Soon Woodside got to thinking this was all a bit too showy. "Typical nouveau riche" sniffed a neighbor. Hurt, Galvin packed up his Irish-born wife and five children in 1958 and moved to a 35,000-acre ranch near Santa Barbara. Ostensibly, he wanted to offer riding room for the U.S. Olympic riding team, of which his daughter Trish was a star. That seemed fine—until last October, when John A. T. Galvin abruptly shut down the ranch, closed down the school he had started for his children, loaded up his prize Irish horses and left for Dublin.

San Francisco might have forgotten its mysterious millionaire—but the U.S. Internal Revenue Service has made Galvin a conversation piece again. It filed liens against his California property for $21,261,818 for back taxes—the largest lien against an individual in IRS memory.

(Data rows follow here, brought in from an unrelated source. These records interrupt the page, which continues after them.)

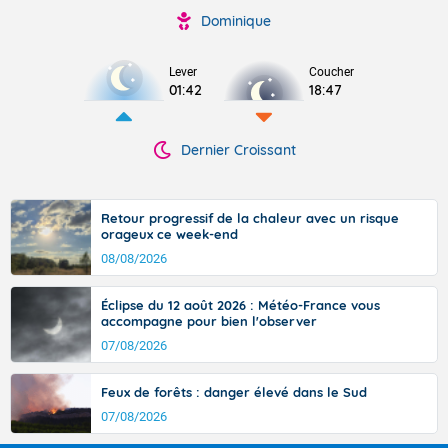
Dominique
Lever
Coucher
01:42
18:47
Dernier Croissant
Retour progressif de la chaleur avec un risque
orageux ce week-end
08/08/2026
Éclipse du 12 août 2026 : Météo-France vous
accompagne pour bien l'observer
07/08/2026
Feux de forêts : danger élevé dans le Sud
07/08/2026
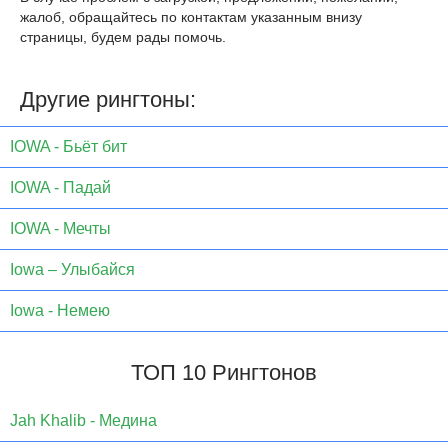
жалоб, обращайтесь по контактам указанным внизу
страницы, будем рады помочь.
Другие рингтоны:
IOWA - Бьёт бит
IOWA - Падай
IOWA - Мечты
Iowa – Улыбайся
Iowa - Немею
ТОП 10 Рингтонов
Jаh Khаlib - Медина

The Government says John Galvin owes that rajah's ransom for taxes unpaid be tween the years 1954 and 1957. Calvin's California lawyer says he owes nothing.

Since the liens were filed, there has been some digging done into Galvin's background. It still doesn't go very deep. He was born in Hobart, Tasmania, worked as a null messenger for a time, was fired as a classified advertising salesman from a newspaper in Melbourne. Australia, because the management thought girls sold the ads better. He headed for Hong Kong to seek his fortune. He apparently found it after World War II in the vague area of "mining and transportation," it is said. He has a company in Malaya called Eastern Mining and Metals Co., Ltd. Beyond that, little is known. The world of John A. T. Galvin's wealth could become public when his tax case comes to court. But, as Galvin's California lawyer says, "These things take forever, you know."